Rock & roll and radiology do go together after all

August 1, 2009

Music, alcohol, perhaps a few drugs, little sleep, and an extremely slippery dance floor make for an undeniably dangerous cocktail.

Music, alcohol, perhaps a few drugs, little sleep, and an extremely slippery dance floor make for an undeniably dangerous cocktail. Little wonder that the accident rate at summer music festivals soars when it starts to rain.

The muddiness of fields at the U.K.'s Glastonbury music festival is as legendary as the bands that play there. Musculoskeletal injuries caused by falls are consequently common. Now festival goers with suspected fractures can have their limbs imaged onsite, rather than being shuttled to the nearest accident and emergency unit.

The imaging service at Glastonbury was started last year at the suggestion of Dr. Mark Regi, a registrar at the Severn Radiology School in Bristol, U.K. Most examinations were performed on a mobile digital radiography system (DRagon, Canon), loaned free of charge by Xograph Healthcare. A basic ultrasound unit was also made available, though this was used less frequently.

Radiology services were provided throughout the five-day festival by seven radiographers who each worked two eight-hour shifts. Four radiologists took turns to report plain films at early morning and evening sessions. Radiologists were also on call in case ultrasound was needed or there were problems.
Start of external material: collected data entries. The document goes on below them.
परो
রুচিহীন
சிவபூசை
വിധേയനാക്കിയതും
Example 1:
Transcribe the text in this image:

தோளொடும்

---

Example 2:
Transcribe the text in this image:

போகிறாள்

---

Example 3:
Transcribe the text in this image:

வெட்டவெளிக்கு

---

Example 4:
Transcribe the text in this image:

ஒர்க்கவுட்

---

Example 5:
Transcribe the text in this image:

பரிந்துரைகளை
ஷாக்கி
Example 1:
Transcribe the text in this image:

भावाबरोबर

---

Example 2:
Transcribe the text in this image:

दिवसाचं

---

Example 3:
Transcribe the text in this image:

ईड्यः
A total of 93 people were x-rayed during the 2008 festival. The majority of investigations related to musculoskeletal injuries, typically involving the ankle. But several chest x-ray examinations were carried out, too. The ultrasound system was used mainly to view musculoskeletal pathology, occasionally for FAST imaging, and once for echocardiography. All images were copied onto CDs for patients to take away.

Onsite radiography confirmed 36 fractures. Stable fractures were put in plaster casts and dislocated joints relocated. Where the x-rays indicated an unstable fracture, patients were transferred offsite for further treatment.
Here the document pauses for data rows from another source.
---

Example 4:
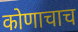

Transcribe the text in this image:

कोणाचाच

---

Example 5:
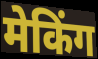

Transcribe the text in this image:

मेकिंग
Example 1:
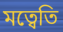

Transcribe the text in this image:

মত্বেতি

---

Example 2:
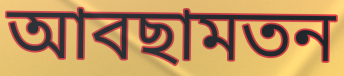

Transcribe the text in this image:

আবছামতন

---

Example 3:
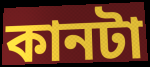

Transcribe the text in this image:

কানটা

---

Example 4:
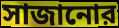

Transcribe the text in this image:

সাজানোর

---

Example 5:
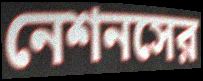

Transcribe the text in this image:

নেশনসের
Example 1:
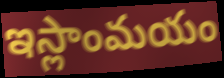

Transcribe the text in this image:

ఇస్లాంమయం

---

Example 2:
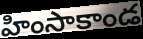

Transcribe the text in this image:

హింసాకాండ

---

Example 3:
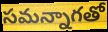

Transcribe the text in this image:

సమన్నాగతో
"We found that the onsite imaging service made a positive difference in 28 patients who would previously have been transferred automatically to hospital," Regi said, during a presentation at this year's U.K. Radiological Congress. "At £200 (€230) for each ambulance trip, that's £5000 (€5900) saved."

The radiology service was expanded for the 2009 festival and the equipment budget rose from zero to £3000 (about €3500).

This year's team comprised six radiologists and as many as 12 radiographers. Ultrasound equipment was provided by Toshiba Medical Systems, while a DRagon system was this time loaned by the charity British SuperBikes (BSB).